Ethiopia clamps down on Skype and other internet use on Tor
- 15 June 2012
- From the section Technology
Campaigners have warned of fresh efforts in Ethiopia to clamp down on certain types of internet use.
Reporters Without Borders says that the authorities have installed a system to block access to the Tor network - a "hidden" layer of the internet, used to allow anonymous online communications.
Users already face up to 15 years in jail if they use Skype or similar internet call services.
Addis Ababa said it was only illegal to use Skype "for fraudulent activities".
"The Ethiopian government is trying to attack every means of information exchange," Ambroise Pierre from the Reporters Without Borders Africa service told BBC News.
"There's already a very strict control over written press, and last year several journalists were arrested, and now the government is tackling communications over the internet.
"More and more people in Ethiopia are turning to new technologies, and some are even able to bypass censorship, which explains why the government is trying to use effective methods to control internet communications."
But a governement spokesman told the BBC's Anne Waithera in Addis Ababa that Skype was "not illegal" in the country.
"Skype is not illegal.
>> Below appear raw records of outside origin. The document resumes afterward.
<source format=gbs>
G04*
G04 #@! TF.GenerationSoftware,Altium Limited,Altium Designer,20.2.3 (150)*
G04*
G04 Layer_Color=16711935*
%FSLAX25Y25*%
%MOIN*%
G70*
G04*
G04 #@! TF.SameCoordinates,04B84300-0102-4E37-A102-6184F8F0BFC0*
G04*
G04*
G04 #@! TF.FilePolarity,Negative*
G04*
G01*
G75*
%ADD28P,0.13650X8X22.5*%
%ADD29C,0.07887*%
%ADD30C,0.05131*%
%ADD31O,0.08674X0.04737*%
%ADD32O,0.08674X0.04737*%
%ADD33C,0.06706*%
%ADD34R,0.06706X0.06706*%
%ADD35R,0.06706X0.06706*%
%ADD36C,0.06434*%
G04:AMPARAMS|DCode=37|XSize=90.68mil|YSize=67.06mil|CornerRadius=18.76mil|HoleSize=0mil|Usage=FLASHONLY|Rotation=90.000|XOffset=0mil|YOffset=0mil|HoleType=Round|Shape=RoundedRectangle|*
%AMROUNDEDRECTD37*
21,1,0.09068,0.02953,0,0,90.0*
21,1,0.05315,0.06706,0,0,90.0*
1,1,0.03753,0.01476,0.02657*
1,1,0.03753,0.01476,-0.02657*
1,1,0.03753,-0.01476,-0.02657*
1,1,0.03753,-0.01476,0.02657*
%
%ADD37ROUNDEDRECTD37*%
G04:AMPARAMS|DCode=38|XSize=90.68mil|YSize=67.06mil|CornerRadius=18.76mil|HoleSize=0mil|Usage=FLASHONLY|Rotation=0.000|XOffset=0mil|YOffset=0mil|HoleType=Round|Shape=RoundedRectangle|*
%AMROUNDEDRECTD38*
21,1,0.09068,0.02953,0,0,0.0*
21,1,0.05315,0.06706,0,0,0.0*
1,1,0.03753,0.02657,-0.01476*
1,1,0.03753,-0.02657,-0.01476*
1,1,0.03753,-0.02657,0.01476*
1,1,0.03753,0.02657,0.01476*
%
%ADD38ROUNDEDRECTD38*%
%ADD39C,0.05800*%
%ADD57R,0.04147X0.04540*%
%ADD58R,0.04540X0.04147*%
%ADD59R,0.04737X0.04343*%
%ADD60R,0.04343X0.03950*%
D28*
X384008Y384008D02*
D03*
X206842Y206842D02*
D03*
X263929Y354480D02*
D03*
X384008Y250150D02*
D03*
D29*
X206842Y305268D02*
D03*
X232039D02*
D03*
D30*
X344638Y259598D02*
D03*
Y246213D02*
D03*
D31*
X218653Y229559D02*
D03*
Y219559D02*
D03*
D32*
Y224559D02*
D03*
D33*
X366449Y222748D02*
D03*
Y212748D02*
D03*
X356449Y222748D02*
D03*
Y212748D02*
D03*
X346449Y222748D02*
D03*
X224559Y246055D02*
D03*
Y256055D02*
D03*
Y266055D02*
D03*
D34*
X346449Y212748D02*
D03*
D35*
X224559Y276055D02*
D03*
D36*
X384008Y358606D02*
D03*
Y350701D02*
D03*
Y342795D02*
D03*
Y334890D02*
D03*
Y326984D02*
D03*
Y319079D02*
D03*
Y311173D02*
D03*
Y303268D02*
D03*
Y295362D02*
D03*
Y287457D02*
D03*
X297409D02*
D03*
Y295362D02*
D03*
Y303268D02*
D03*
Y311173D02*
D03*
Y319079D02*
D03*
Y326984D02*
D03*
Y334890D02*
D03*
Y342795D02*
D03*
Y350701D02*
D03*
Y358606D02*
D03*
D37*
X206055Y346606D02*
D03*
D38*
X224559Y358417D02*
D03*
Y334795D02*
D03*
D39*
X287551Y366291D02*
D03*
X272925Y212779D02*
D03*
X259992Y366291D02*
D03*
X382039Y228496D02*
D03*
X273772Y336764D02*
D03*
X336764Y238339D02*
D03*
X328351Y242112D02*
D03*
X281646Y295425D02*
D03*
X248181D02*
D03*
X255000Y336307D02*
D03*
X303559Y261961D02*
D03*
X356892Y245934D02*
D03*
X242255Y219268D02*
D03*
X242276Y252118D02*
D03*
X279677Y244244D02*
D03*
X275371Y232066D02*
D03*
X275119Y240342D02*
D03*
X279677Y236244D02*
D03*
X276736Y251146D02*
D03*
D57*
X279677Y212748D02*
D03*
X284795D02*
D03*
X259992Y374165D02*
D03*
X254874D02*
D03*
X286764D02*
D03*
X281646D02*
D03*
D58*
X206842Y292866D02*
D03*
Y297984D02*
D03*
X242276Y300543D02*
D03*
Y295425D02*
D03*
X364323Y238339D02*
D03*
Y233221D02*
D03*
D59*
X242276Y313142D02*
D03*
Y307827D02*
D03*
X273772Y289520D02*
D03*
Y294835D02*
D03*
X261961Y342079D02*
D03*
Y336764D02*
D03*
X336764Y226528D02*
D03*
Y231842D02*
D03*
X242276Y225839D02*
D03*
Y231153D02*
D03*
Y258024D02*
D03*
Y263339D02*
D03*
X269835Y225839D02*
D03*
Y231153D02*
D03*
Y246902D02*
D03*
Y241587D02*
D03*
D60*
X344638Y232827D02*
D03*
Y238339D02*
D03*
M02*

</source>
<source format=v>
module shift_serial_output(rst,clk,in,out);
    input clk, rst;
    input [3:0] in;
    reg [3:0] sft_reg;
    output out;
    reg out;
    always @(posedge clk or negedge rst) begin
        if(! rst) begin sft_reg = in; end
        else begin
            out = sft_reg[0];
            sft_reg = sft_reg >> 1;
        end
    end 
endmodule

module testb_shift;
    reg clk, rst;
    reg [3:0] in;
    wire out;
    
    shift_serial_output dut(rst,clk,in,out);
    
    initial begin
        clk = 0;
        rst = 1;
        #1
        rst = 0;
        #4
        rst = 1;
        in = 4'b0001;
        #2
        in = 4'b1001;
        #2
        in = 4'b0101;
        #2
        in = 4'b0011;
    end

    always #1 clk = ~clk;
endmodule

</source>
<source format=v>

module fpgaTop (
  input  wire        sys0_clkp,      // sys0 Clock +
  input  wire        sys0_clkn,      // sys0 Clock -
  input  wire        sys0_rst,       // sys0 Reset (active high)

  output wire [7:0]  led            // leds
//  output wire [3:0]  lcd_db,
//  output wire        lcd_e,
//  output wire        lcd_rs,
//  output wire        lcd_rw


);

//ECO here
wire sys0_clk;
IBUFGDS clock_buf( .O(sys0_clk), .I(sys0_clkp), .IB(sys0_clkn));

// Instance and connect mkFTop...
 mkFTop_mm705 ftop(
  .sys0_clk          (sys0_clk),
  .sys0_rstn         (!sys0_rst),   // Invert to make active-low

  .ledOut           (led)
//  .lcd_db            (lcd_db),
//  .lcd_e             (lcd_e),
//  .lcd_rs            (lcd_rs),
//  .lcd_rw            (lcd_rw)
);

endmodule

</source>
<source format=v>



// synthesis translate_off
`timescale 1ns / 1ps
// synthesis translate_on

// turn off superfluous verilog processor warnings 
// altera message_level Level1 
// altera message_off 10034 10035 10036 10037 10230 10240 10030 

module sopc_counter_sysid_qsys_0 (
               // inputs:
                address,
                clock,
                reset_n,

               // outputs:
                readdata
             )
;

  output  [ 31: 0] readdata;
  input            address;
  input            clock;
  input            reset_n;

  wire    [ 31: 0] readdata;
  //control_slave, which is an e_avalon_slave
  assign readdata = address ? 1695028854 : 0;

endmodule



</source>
What is illegal is using Skype for fraudulent activities such as making unathorised calls," he said.
"Some people even come from other countries with their sim cards and operate here illegally.
"We need to have regulations, that is standard in all countries. In any business you have to be licensed.
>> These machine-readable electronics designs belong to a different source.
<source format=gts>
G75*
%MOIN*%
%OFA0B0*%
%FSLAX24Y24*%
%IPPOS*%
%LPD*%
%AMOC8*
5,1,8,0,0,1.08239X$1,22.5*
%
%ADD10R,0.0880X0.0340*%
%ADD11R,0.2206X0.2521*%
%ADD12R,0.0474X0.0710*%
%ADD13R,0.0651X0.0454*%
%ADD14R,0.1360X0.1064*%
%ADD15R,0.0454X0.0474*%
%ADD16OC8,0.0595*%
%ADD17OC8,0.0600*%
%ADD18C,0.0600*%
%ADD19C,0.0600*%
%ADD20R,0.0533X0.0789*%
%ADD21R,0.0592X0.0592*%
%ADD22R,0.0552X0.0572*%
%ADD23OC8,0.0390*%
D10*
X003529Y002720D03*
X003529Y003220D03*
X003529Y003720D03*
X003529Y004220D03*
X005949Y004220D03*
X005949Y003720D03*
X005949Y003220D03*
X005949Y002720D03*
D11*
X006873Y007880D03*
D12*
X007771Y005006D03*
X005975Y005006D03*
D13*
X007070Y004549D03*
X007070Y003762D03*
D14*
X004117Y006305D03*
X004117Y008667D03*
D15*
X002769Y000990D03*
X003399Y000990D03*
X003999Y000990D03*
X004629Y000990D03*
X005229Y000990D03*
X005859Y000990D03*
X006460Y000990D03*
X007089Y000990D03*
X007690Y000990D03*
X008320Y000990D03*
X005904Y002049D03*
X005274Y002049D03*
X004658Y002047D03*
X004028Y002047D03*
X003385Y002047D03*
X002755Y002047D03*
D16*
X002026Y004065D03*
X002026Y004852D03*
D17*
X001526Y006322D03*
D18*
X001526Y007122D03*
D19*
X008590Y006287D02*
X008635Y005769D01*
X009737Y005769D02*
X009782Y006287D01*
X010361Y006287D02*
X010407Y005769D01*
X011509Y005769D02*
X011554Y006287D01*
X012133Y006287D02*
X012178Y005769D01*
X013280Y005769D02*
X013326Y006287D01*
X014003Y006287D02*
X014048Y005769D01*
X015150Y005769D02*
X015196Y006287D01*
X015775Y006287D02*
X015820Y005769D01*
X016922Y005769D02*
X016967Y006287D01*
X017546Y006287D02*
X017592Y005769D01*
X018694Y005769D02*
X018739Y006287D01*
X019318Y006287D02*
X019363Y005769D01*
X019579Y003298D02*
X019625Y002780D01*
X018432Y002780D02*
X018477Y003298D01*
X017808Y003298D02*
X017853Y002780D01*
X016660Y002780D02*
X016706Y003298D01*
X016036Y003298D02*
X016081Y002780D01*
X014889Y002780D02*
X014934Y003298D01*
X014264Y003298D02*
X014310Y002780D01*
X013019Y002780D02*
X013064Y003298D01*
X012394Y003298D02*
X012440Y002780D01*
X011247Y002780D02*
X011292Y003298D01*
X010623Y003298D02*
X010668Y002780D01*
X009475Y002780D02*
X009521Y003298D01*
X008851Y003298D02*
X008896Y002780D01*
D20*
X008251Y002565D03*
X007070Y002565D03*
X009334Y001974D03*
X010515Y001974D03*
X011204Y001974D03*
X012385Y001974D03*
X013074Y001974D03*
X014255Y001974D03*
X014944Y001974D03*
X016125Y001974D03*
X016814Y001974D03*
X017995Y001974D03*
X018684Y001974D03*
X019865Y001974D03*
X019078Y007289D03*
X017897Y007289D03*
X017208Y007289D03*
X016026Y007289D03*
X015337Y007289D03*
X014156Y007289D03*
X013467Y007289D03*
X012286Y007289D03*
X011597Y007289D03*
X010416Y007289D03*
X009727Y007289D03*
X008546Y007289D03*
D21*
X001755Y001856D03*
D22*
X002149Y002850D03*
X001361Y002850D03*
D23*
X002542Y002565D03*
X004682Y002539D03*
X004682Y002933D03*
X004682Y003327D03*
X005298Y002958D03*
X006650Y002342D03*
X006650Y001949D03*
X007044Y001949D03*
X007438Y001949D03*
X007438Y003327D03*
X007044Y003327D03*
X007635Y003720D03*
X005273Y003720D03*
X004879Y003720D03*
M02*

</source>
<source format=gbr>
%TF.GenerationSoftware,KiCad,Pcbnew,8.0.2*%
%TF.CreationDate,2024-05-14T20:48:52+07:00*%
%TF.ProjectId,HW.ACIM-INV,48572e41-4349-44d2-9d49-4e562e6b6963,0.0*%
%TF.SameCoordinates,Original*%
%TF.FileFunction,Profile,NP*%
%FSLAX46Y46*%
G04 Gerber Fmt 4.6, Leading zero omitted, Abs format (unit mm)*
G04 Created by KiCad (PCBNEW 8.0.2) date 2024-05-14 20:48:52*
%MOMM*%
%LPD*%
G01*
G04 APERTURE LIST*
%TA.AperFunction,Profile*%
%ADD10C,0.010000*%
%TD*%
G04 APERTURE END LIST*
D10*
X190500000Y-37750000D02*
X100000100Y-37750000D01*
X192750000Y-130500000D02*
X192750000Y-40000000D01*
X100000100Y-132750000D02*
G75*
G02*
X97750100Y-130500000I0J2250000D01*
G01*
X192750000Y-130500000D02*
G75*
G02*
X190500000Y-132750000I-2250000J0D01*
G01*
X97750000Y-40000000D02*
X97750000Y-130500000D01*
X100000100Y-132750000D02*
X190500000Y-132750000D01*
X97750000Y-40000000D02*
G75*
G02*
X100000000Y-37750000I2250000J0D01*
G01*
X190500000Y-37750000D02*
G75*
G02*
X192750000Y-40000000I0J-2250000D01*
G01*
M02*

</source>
"This law is in the public interest and the right of individuals to communicate is protected by our constitution."
Al Jazeera recently reported that Ethiopia passed a law on 24 May criminalising the use of VoIP (voice over internet protocol) calls. It said the maximum sentence was 15 years in jail.
Other local reports have said that individuals providing such services face sentences of up to eight years, and users could also be imprisoned for using banned social media sites.
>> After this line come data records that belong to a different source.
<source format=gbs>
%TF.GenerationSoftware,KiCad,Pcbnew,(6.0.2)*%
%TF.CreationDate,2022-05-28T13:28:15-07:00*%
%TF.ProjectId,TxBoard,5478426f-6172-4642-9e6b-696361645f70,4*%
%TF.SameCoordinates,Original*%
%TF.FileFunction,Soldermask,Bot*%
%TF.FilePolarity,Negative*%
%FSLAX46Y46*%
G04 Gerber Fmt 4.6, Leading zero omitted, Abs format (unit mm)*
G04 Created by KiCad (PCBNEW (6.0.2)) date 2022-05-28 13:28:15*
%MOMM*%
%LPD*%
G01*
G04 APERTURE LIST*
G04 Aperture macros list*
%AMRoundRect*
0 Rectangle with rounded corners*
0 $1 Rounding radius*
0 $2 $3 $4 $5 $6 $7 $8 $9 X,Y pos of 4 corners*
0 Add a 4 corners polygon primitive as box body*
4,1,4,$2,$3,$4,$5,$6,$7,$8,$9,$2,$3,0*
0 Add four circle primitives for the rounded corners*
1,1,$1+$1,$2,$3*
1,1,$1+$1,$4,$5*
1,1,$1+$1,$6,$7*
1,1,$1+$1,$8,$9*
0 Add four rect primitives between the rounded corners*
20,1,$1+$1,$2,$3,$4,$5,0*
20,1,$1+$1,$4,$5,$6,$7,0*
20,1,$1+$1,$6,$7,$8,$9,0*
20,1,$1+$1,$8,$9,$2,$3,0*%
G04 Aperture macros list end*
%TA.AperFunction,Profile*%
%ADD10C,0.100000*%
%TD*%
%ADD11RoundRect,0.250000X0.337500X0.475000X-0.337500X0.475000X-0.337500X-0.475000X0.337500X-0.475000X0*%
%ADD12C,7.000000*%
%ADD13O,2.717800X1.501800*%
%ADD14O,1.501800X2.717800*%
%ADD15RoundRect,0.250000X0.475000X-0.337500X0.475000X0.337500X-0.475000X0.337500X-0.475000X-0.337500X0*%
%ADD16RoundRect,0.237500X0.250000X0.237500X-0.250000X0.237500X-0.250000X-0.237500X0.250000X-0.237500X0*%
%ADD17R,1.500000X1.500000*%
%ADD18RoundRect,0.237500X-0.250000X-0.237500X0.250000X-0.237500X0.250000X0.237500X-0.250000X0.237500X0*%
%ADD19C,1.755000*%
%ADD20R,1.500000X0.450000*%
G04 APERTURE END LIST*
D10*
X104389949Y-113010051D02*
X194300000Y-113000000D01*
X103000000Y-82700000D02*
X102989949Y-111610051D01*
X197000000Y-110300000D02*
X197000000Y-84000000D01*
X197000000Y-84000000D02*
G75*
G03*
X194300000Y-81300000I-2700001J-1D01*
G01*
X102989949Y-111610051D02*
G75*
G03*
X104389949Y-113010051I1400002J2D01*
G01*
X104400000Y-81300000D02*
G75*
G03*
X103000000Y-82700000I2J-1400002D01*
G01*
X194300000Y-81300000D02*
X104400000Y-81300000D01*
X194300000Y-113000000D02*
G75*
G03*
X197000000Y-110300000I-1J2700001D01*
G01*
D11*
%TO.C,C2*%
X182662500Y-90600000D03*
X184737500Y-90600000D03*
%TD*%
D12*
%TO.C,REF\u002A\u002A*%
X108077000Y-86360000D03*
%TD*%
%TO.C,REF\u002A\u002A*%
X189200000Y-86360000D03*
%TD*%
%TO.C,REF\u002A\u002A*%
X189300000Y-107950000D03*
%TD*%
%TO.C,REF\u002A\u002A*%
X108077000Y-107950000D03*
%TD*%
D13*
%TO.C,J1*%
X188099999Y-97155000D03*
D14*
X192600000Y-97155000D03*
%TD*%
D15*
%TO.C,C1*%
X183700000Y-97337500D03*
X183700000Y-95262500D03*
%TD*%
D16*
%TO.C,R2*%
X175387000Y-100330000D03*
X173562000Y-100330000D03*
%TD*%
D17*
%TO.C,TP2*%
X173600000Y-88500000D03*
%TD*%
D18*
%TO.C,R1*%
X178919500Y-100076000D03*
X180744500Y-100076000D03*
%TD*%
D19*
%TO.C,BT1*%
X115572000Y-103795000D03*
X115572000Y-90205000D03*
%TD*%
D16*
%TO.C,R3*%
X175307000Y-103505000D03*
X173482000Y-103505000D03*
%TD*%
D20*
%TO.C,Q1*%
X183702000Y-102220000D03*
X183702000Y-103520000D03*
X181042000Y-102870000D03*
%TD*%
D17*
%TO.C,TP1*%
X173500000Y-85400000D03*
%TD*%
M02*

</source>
The BBC could not independently confirm the details.
While criminalising such acts may be new, Ethiopia has long restricted internet use.
"I used a British internet telephony provider, but [the government eventually] blocked the ports," said Elizabeth Blunt, the BBC's former Ethiopia correspondent who worked in Addis Ababa between 2007 and 2009.
She added that there were two reasons for the authorities to prohibit internet communications.
"Internet cafes may be allowing people to make calls for far less than the cost of Ethiopia telecom, the state's telecommunications provider that has the monopoly and charges very high prices - and doesn't want to have its service undermined," says Ms Blunt.
"But there is also the issue that Skype can't be listened to so easily and can't be controlled."
The Internet Society, an international organisation which promotes equal access to the net, also raised concerns.
"Placing restrictions such as banning VoIP goes against our belief in an open and unencumbered internet," said its vice president for public policy Markus Kummer.
Reporters Without Borders said it was worried the latest effort to block access to Tor might be the first step towards creating a system that would allow the authorities to intercept any email, social network post or VoIP call made in the country.
"This is a country where surveillance is very important - due to years of all the conflicts and political rivalry," said Mr Pierre.
"The opposition and the media are being listened to, and people usually take care when they talk on the phone.
"We've had in the past certain cases of blocking websites of independent and opposition parties, so censorship isn't new - but now it's a new stage, and what Reporters Without Borders is worried about, is that [by criminalising] communications by Skype, the government is implementing a system to have a general policy of internet control."